All of the records below are to be output exactly; no image belongs in the result.

Records from a collection:
=== Section Start ===
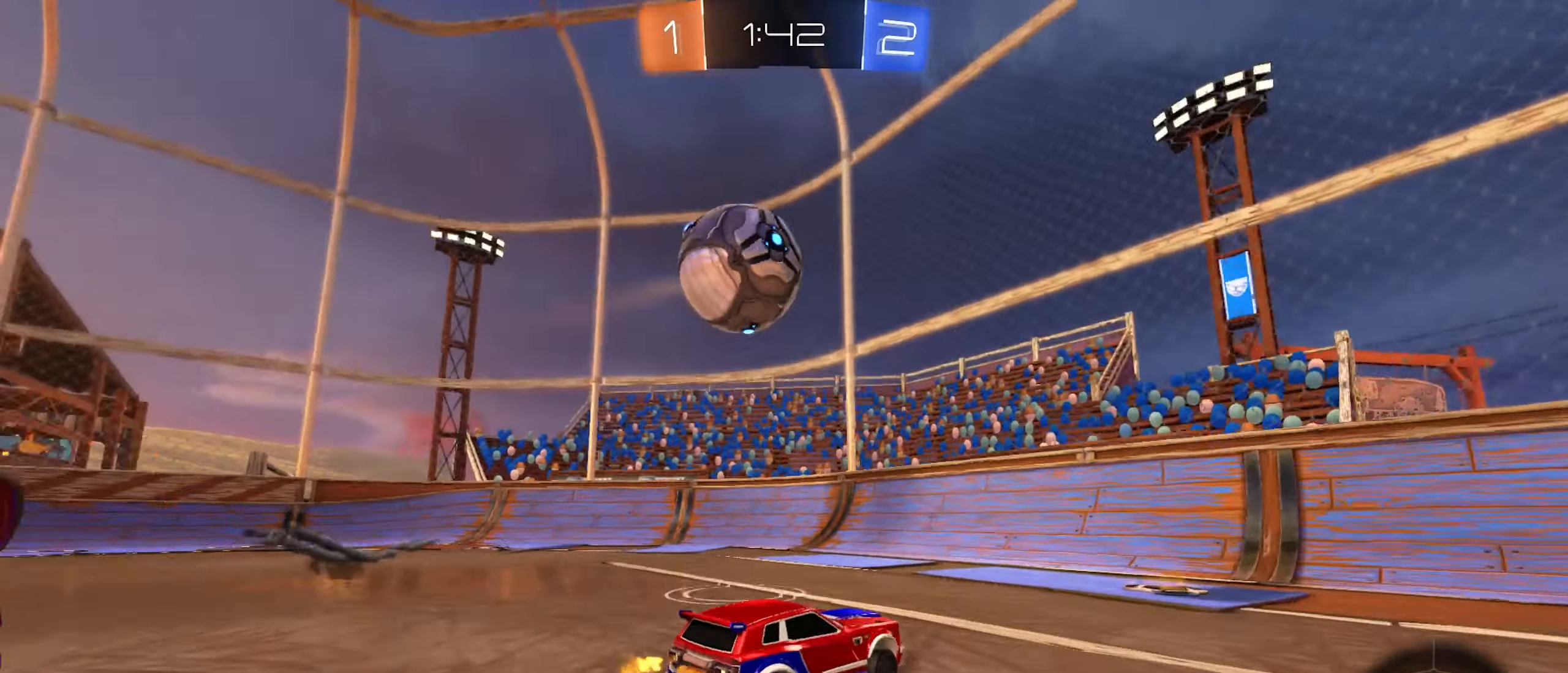
{"buttons": ["R2"], "left_stick": "left", "right_stick": "center", "events": [[66, "L1", "down"], [200, "L1", "up"]]}
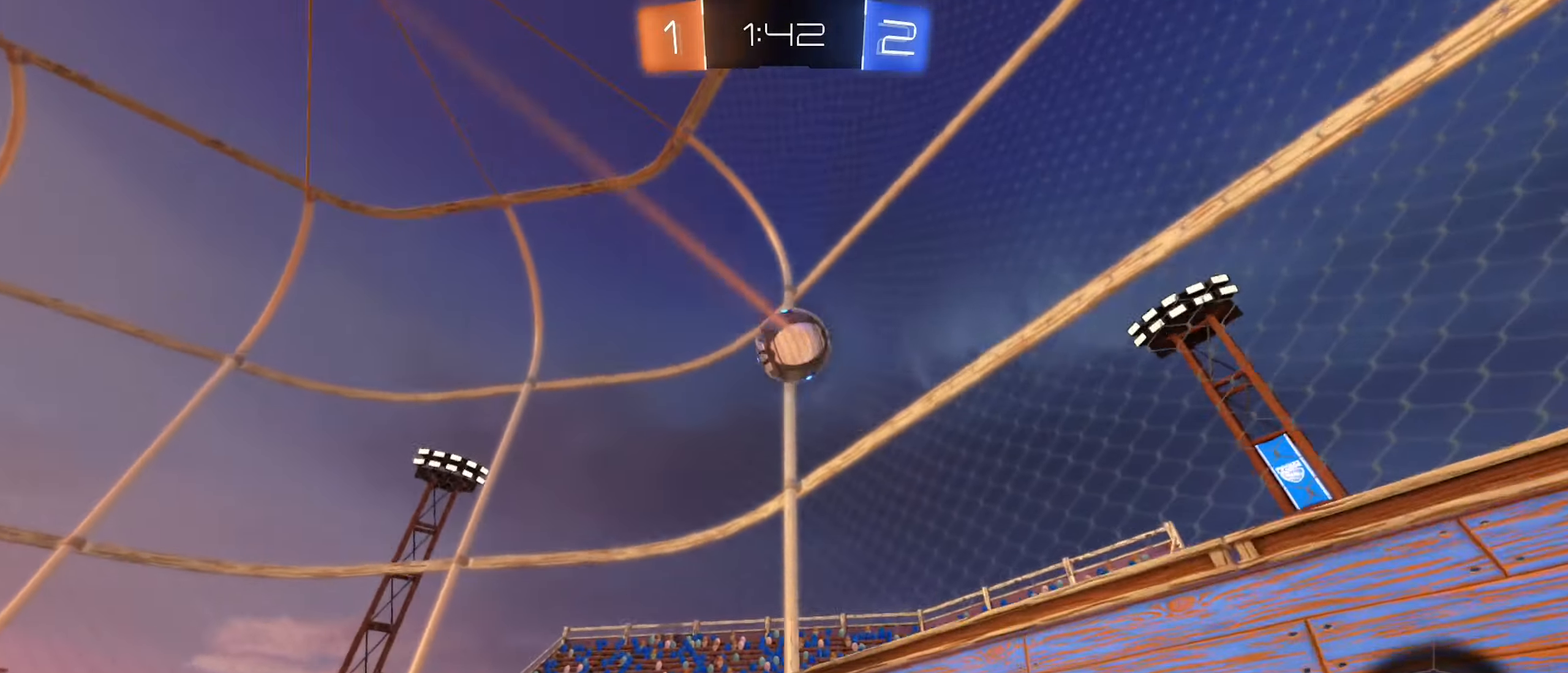
{"buttons": ["A", "R2"], "left_stick": "down", "right_stick": "center", "events": [[216, "left_stick", "center"], [316, "left_stick", "left"], [333, "R2", "up"], [416, "A", "down"], [466, "left_stick", "down"], [483, "R2", "down"]]}
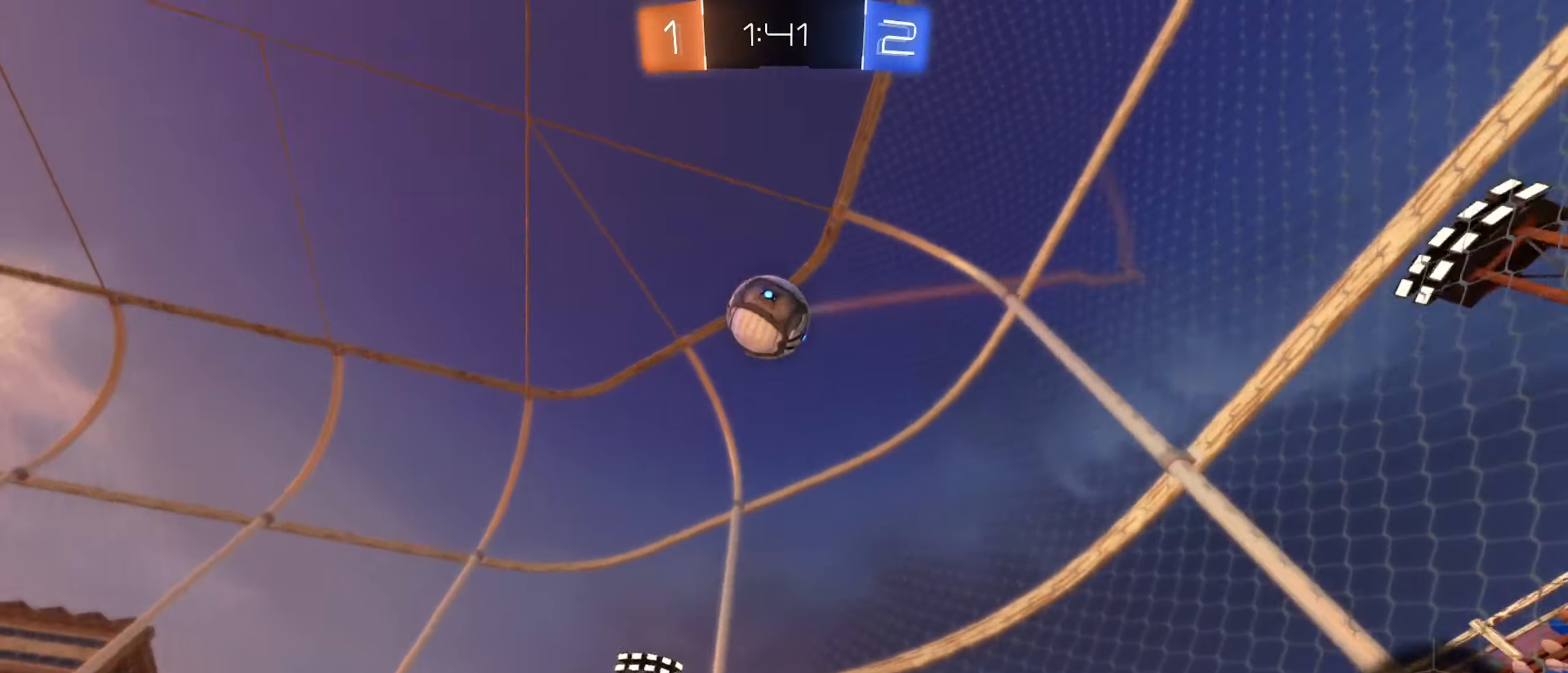
{"buttons": ["B", "R2"], "left_stick": "center", "right_stick": "center", "events": [[116, "A", "up"], [150, "left_stick", "center"], [200, "A", "down"], [200, "R2", "up"], [250, "R2", "down"], [266, "left_stick", "down"], [333, "R2", "up"], [350, "B", "down"], [366, "A", "up"], [433, "left_stick", "center"], [466, "R2", "down"]]}
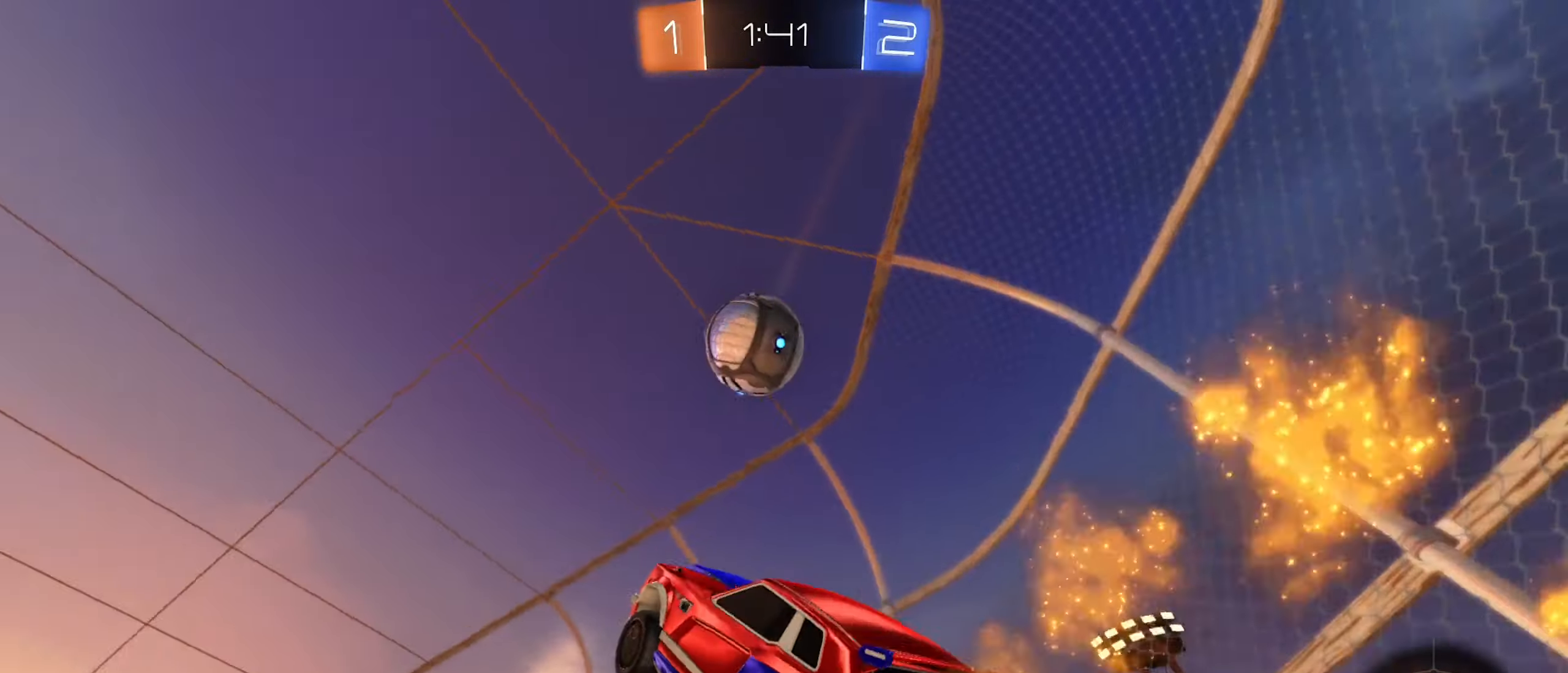
{"buttons": ["B", "L1", "R2"], "left_stick": "down-left", "right_stick": "center", "events": [[66, "left_stick", "left"], [116, "L1", "down"], [266, "left_stick", "down-left"]]}
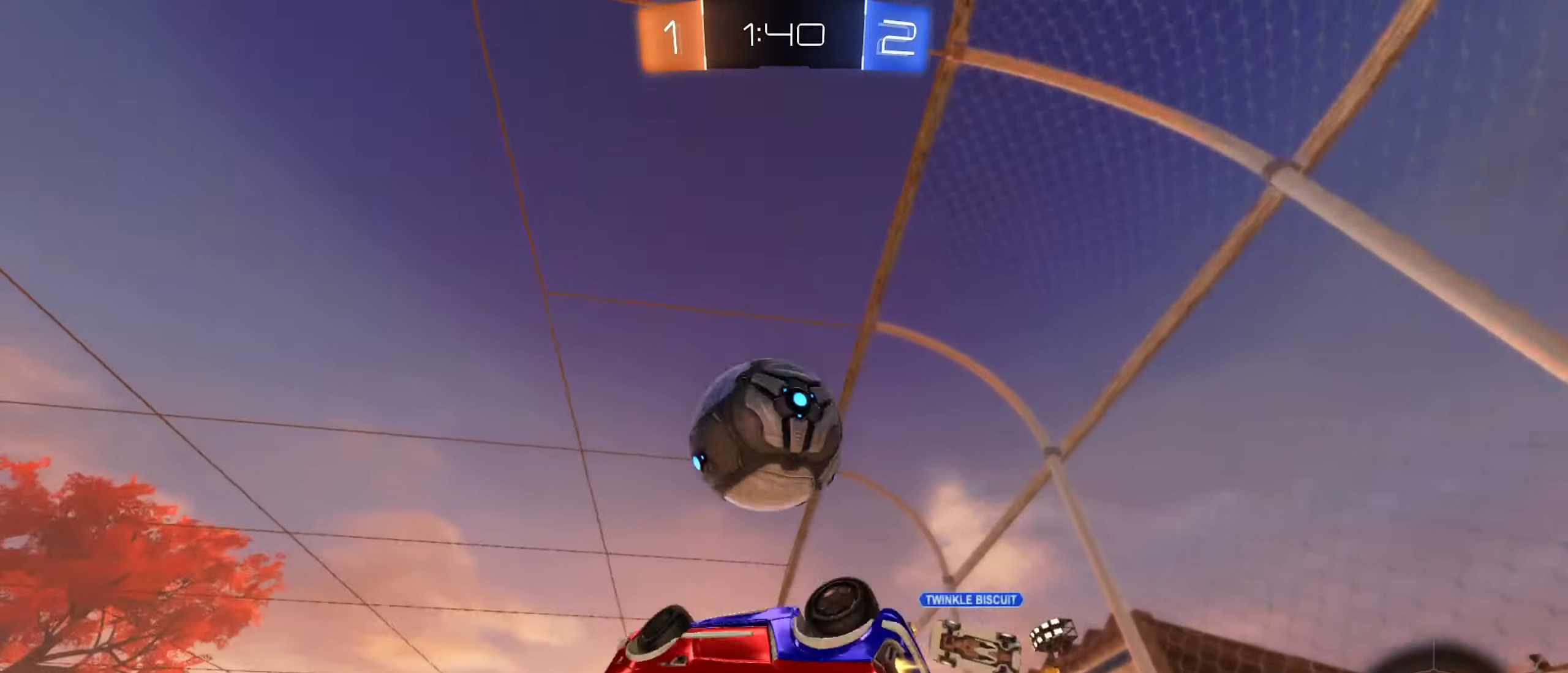
{"buttons": [], "left_stick": "center", "right_stick": "center", "events": [[33, "left_stick", "up-left"], [150, "left_stick", "up"], [333, "left_stick", "center"], [350, "L1", "up"], [366, "B", "up"], [383, "R2", "up"]]}
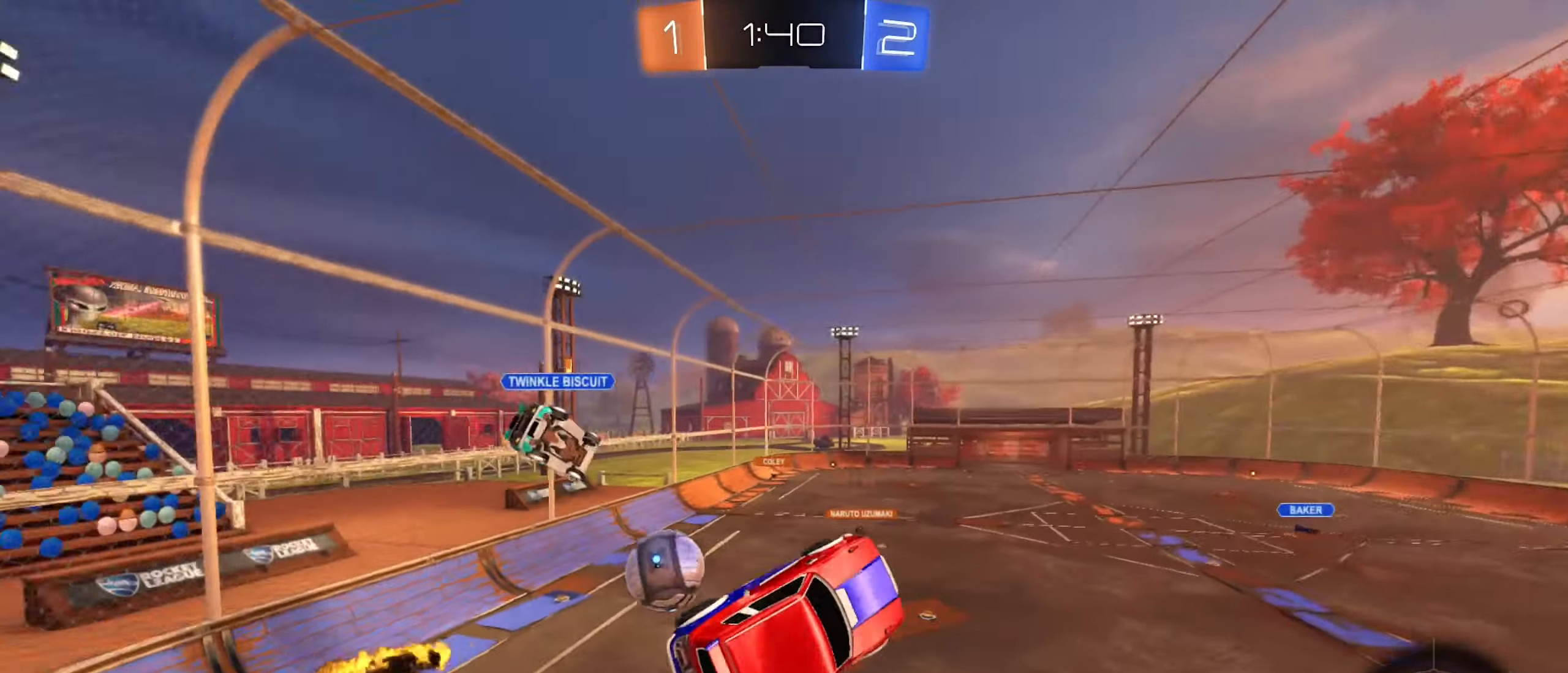
{"buttons": [], "left_stick": "center", "right_stick": "center", "events": [[133, "L1", "down"], [133, "left_stick", "up"], [333, "L1", "up"], [366, "left_stick", "center"]]}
=== Section End ===
#### Task result:
{"buttons": ["R2"], "left_stick": "left", "right_stick": "center", "events": [[66, "L1", "down"], [200, "L1", "up"]]}
{"buttons": ["A", "R2"], "left_stick": "down", "right_stick": "center", "events": [[216, "left_stick", "center"], [316, "left_stick", "left"], [333, "R2", "up"], [416, "A", "down"], [466, "left_stick", "down"], [483, "R2", "down"]]}
{"buttons": ["B", "R2"], "left_stick": "center", "right_stick": "center", "events": [[116, "A", "up"], [150, "left_stick", "center"], [200, "A", "down"], [200, "R2", "up"], [250, "R2", "down"], [266, "left_stick", "down"], [333, "R2", "up"], [350, "B", "down"], [366, "A", "up"], [433, "left_stick", "center"], [466, "R2", "down"]]}
{"buttons": ["B", "L1", "R2"], "left_stick": "down-left", "right_stick": "center", "events": [[66, "left_stick", "left"], [116, "L1", "down"], [266, "left_stick", "down-left"]]}
{"buttons": [], "left_stick": "center", "right_stick": "center", "events": [[33, "left_stick", "up-left"], [150, "left_stick", "up"], [333, "left_stick", "center"], [350, "L1", "up"], [366, "B", "up"], [383, "R2", "up"]]}
{"buttons": [], "left_stick": "center", "right_stick": "center", "events": [[133, "L1", "down"], [133, "left_stick", "up"], [333, "L1", "up"], [366, "left_stick", "center"]]}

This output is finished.